Everything in the records except the pictures should come back exactly as written.

● ● ● ●

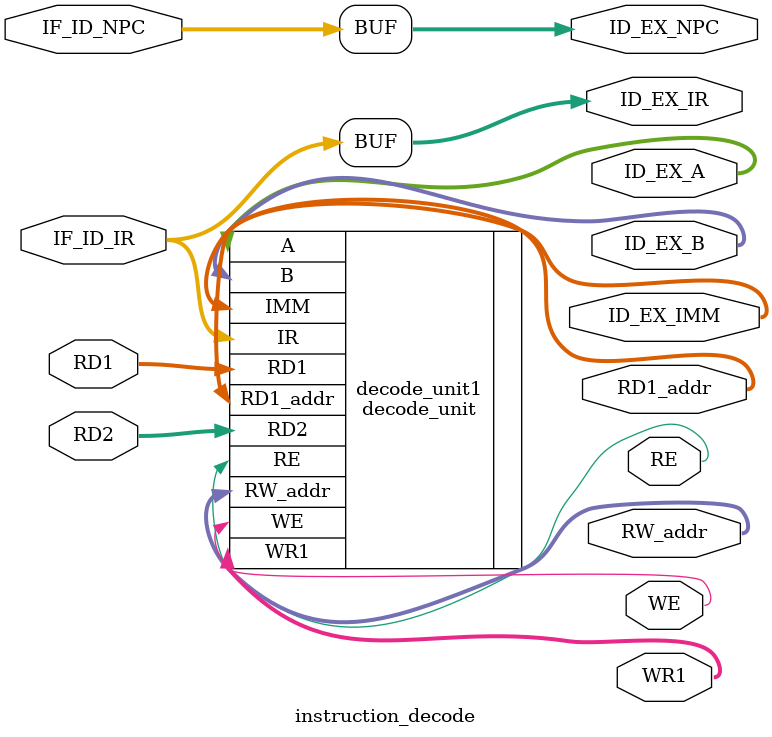
<source format=v>
`timescale 1ns / 1ps
module instruction_decode (IF_ID_IR,IF_ID_NPC,ID_EX_A,ID_EX_B,ID_EX_IMM,ID_EX_NPC,ID_EX_IR,WE,RE,RW_addr,RD1_addr,RD1,RD2,WR1
);
input [31:0] IF_ID_IR,IF_ID_NPC;
output [31:0] ID_EX_A,ID_EX_B,ID_EX_IMM,ID_EX_NPC,ID_EX_IR;
output WE,RE;
output [4:0] RW_addr,RD1_addr;
input  [31:0] RD1,RD2;
output [31:0] WR1;
decode_unit decode_unit1(.IR(IF_ID_IR),.A(ID_EX_A),.B(ID_EX_B),.IMM(ID_EX_IMM),
    .WE(WE),
    .RE(RE),
    .RW_addr(RW_addr),
    .RD1_addr(RD1_addr),
    .RD1(RD1),
    .RD2(RD2),
    .WR1(WR1));
assign ID_EX_NPC=IF_ID_NPC;
assign ID_EX_IR =IF_ID_IR;

endmodule

</source>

● ● ● ●

Answer box:
<source format=v>
`timescale 1ns / 1ps
module instruction_decode (IF_ID_IR,IF_ID_NPC,ID_EX_A,ID_EX_B,ID_EX_IMM,ID_EX_NPC,ID_EX_IR,WE,RE,RW_addr,RD1_addr,RD1,RD2,WR1
);
input [31:0] IF_ID_IR,IF_ID_NPC;
output [31:0] ID_EX_A,ID_EX_B,ID_EX_IMM,ID_EX_NPC,ID_EX_IR;
output WE,RE;
output [4:0] RW_addr,RD1_addr;
input  [31:0] RD1,RD2;
output [31:0] WR1;
decode_unit decode_unit1(.IR(IF_ID_IR),.A(ID_EX_A),.B(ID_EX_B),.IMM(ID_EX_IMM),
    .WE(WE),
    .RE(RE),
    .RW_addr(RW_addr),
    .RD1_addr(RD1_addr),
    .RD1(RD1),
    .RD2(RD2),
    .WR1(WR1));
assign ID_EX_NPC=IF_ID_NPC;
assign ID_EX_IR =IF_ID_IR;

endmodule

</source>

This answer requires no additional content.